╭──

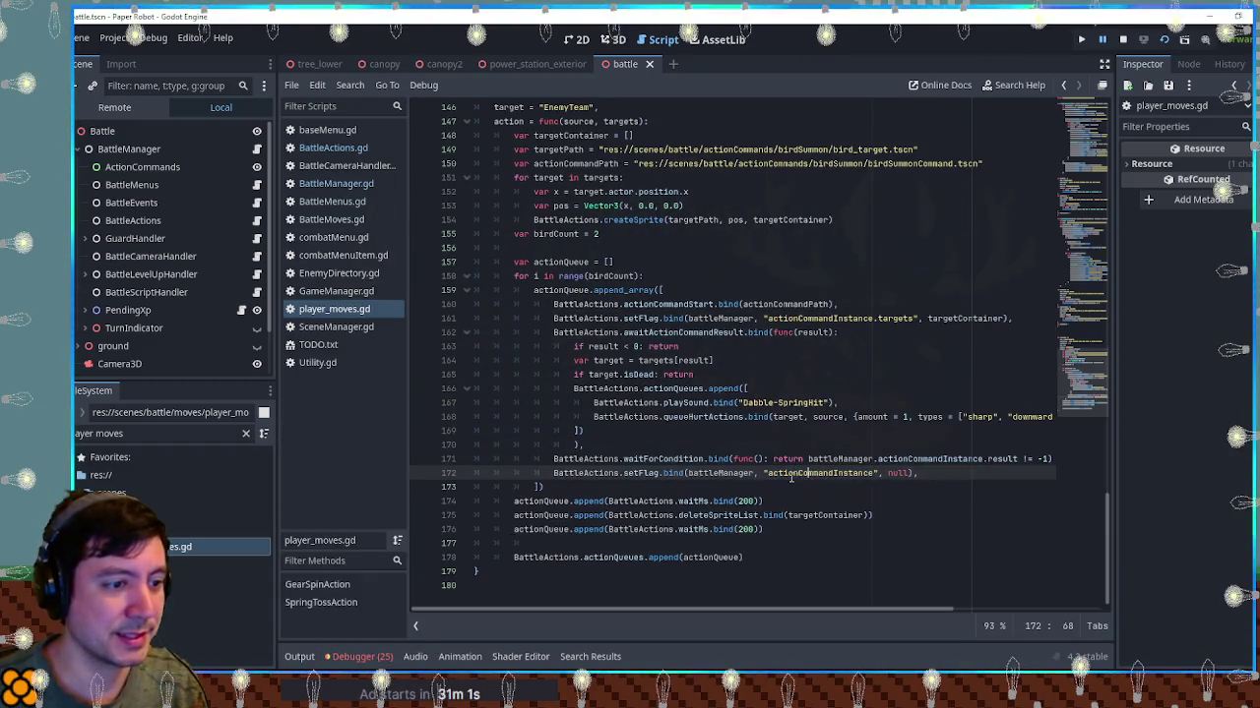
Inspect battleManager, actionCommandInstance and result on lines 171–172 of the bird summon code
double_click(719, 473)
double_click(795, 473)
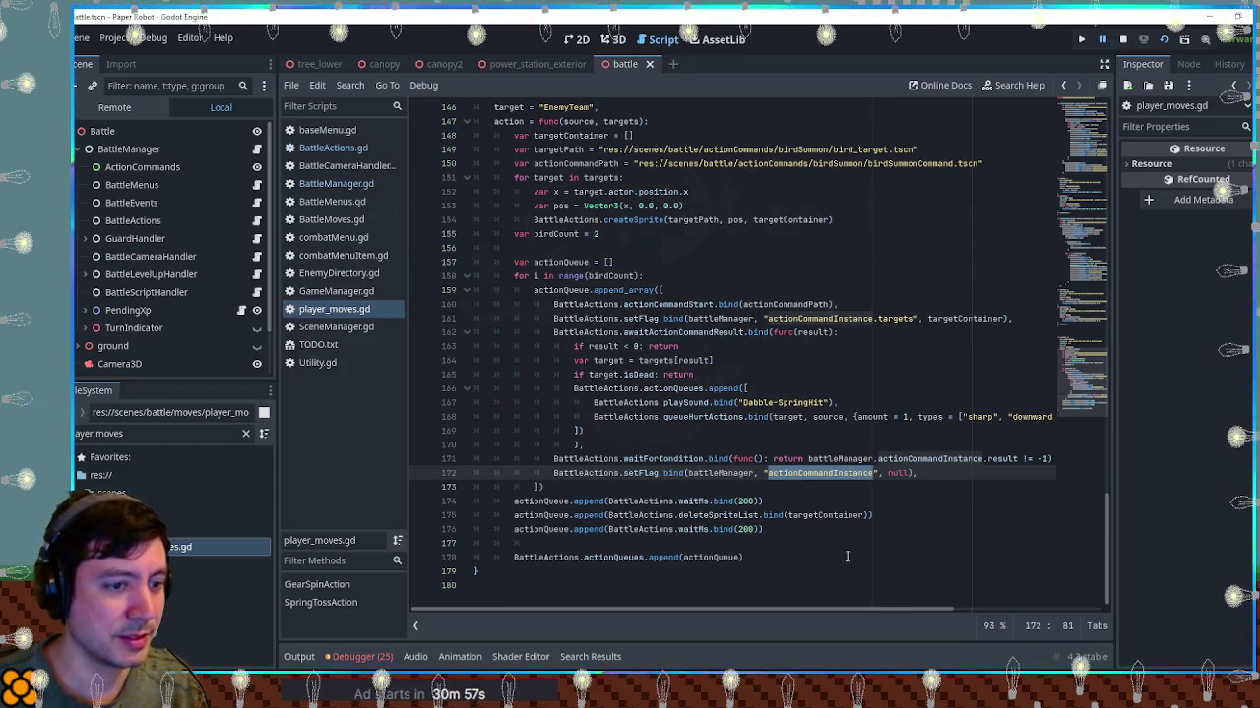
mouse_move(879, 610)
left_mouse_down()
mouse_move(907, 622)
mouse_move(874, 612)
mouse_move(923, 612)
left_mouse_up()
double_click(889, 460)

╰──
╭──

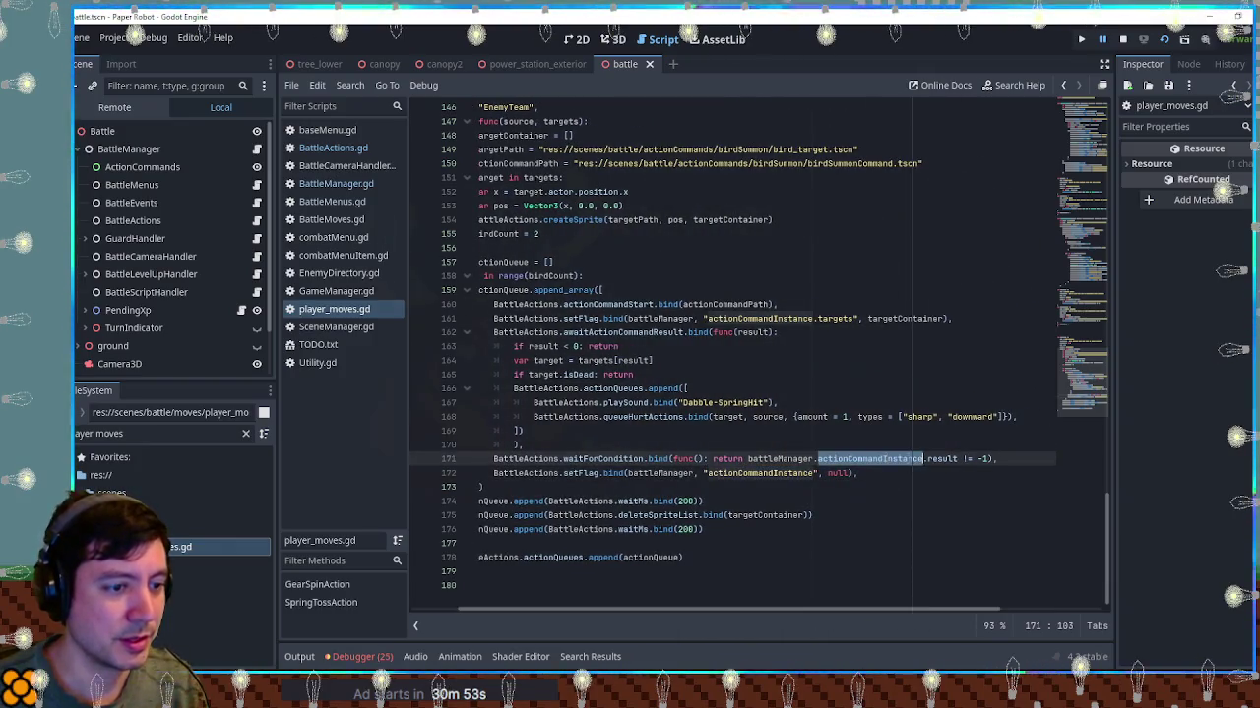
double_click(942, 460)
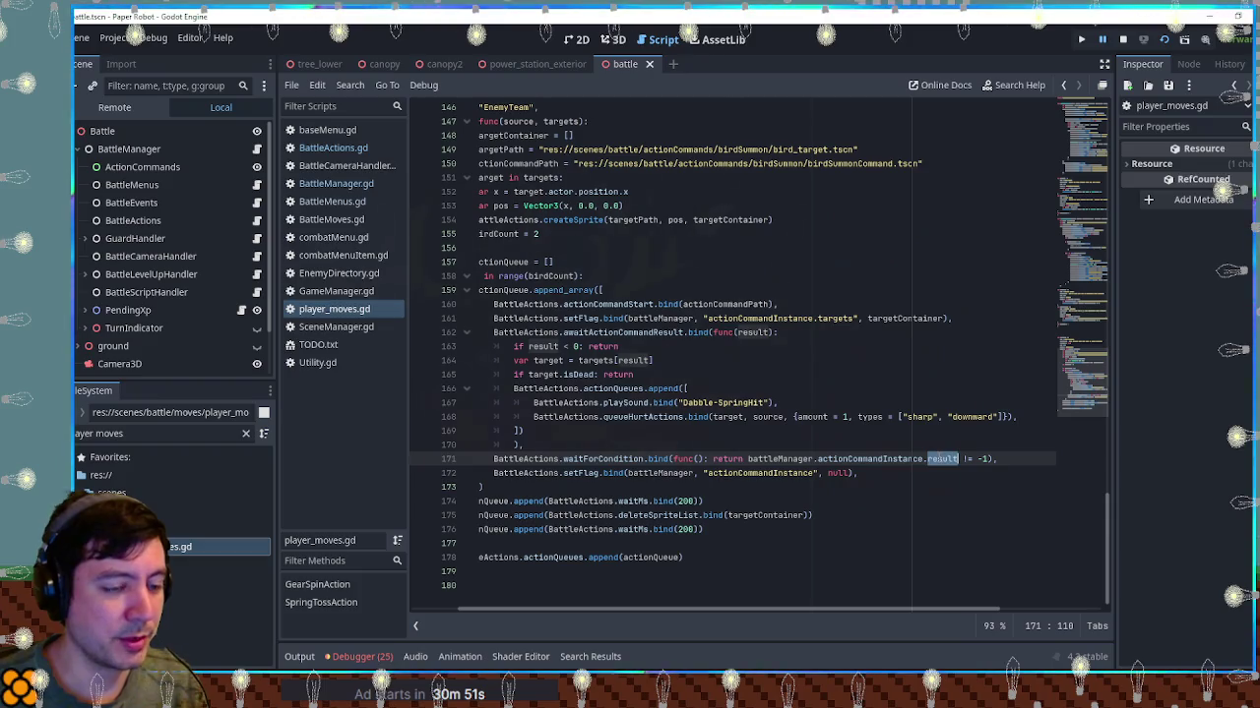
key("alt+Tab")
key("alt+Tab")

╰──

**Work request**
Using the entries above, output exactly the lines between the line holding "mouse_move(879, 610)" and the line holding "double_click(889, 460)", end lines included, and nothing more.

**Result for this task**
mouse_move(879, 610)
left_mouse_down()
mouse_move(907, 622)
mouse_move(874, 612)
mouse_move(923, 612)
left_mouse_up()
double_click(889, 460)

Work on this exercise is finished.